There are an infinite number of rabbit holes to go down. Our curiosity can be piqued at the smallest things. Cooking. Singing. Reading Science Fiction and Romance Thrillers. Basketball. Lacrosse. World of Warcraft. League of Legends. Call of Duty. Harry Potter. Japanese cooking. Making pottery. Watching FRIENDS. Watching The Office. Watching The Avengers. Stock market analysis. Water color paintings. Spanish. Spanish salsa. Puerto Rican Salsa. Cuban Salsa. Bachata.
The list is infinite. There are an overwhelming number of ways that we can choose to spend our time. It goes on and on.
The Collective Consciousness is ever expanding. But what if it expands at a rate faster than we can keep up with it? What if our interests and curiosity is so overwhelmingly expansive that we can’t keep up with our own sanity.
We devolve into a state of overwhelm. The processing power of our mind can’t keep up with our To-Dos and our Interests and all of our friends lives.
We just won’t get there. It’s called a To-Do List for a reason. It hasn’t been done yet. We haven’t gotten there yet.
But we also never will.
There’s no end status of life where all of a sudden we are at peace. There’s no future point in time where we’ve “got it all figured out”. No, no. And to delay our our sense of contentment and peace to that distant point in the future is to straight up lie to ourselves.
We never get to reach that sense of calm. It doesn’t just happen. If we want that sense of calm and peace we have to create it now. If we want joy from our lives, we’ve got to weave it into our lives each and every day.
We’ve got to pursue them in the present moment because our life just keeps lifeing and we don’t just wake up one day in a present state of bliss. There’s no future we’re trying to get to.

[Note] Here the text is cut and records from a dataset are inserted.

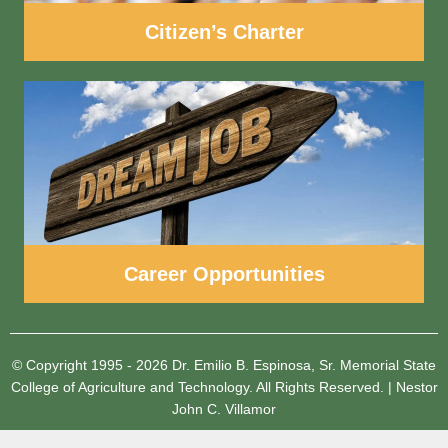
Citizen’s Charter
Career Opportunities
© Copyright 1995 - 2026
Dr. Emilio B. Espinosa, Sr. Memorial State
College of Agriculture and Technology.
All Rights Reserved.
|
Nestor
John C. Villamor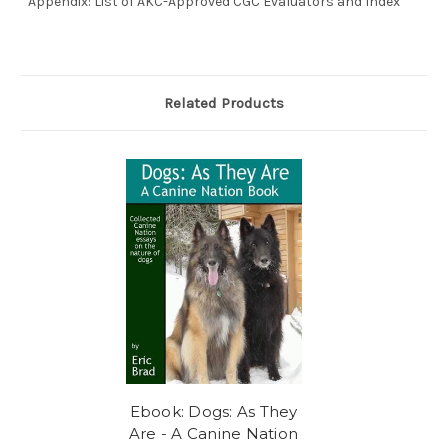
*Appendix: List of AKC-Approved CGC Evaluators and Index
Related Products
Ebook: Dogs: As They
Are - A Canine Nation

Oliver Burkeman puts it so incredibly well in his book 4000 Weeks. There are a plethora of thought-provoking ideas in that book. “Life is just the sum of a bunch of present moments”
We’re not getting anywhere. Tomorrow doesn’t exist because by the time it happens, it’ll have been today again. We just keep on waking up into ‘Todays’. Over and over. Day in day out.
Today. Today. Today.
We just keep on getting more and more todays. There’s no future state of bliss. If we want that state of bliss it has to be created today. It has to be created right now.
‘Happiness is something that you create’
Why do we do this to ourselves?
And so it is batshit crazy to me that we hinge all of our happiness on some future point in time like it’s a dollar amount that we can save up for and cash in on “Happiness”.
But we can’t. That’s not how it works. Happiness has to operate more akin to an Annuity. We have to pay ourselves every day.
Happiness is not something that can be stockpiled and cashed in all at once. We’ve got to pay ourselves first.
Delayed gratification may work for a dollar amount or long term goals but it doesn’t work for happiness.
There are many members of the Hustle Culture. Have we stopped to wonder what we are hustling for? Where are we trying to go? What are we trying to achieve?
Long term goals are incredible useful. They need to be pondered and studied and written down. They give us orientation and a direction for our lives. But if we chosen a long term goal in which we barely enjoy waking up and grinding for it, what are we doing with ourselves?
Have we really just sacrificed our own enjoyment for the virtual pat on the back from people we don’t care about?
Death is the ultimate equalizer. It binds each of us together. Nobody gets to escape it. No matter how godlike one may seem, each of us ends up buried underneath of a heap of Earth.
Eventually, the universe will dissipate into just a bunch of cold nothingness. Everything we’ve ever experienced, loved, hated, or cared about will be gone in a couple hundred, maybe thousand years. But it will all be gone. Carl Sagan taught us that.
End end state of happiness doesn’t exist. And so we’ve got to do what we can with the present to enjoy our progress and enjoy our own journey. If that means only 5 minutes each day of the things we love, so be it.
But everyday partaking in the things that bring us joy is not an option.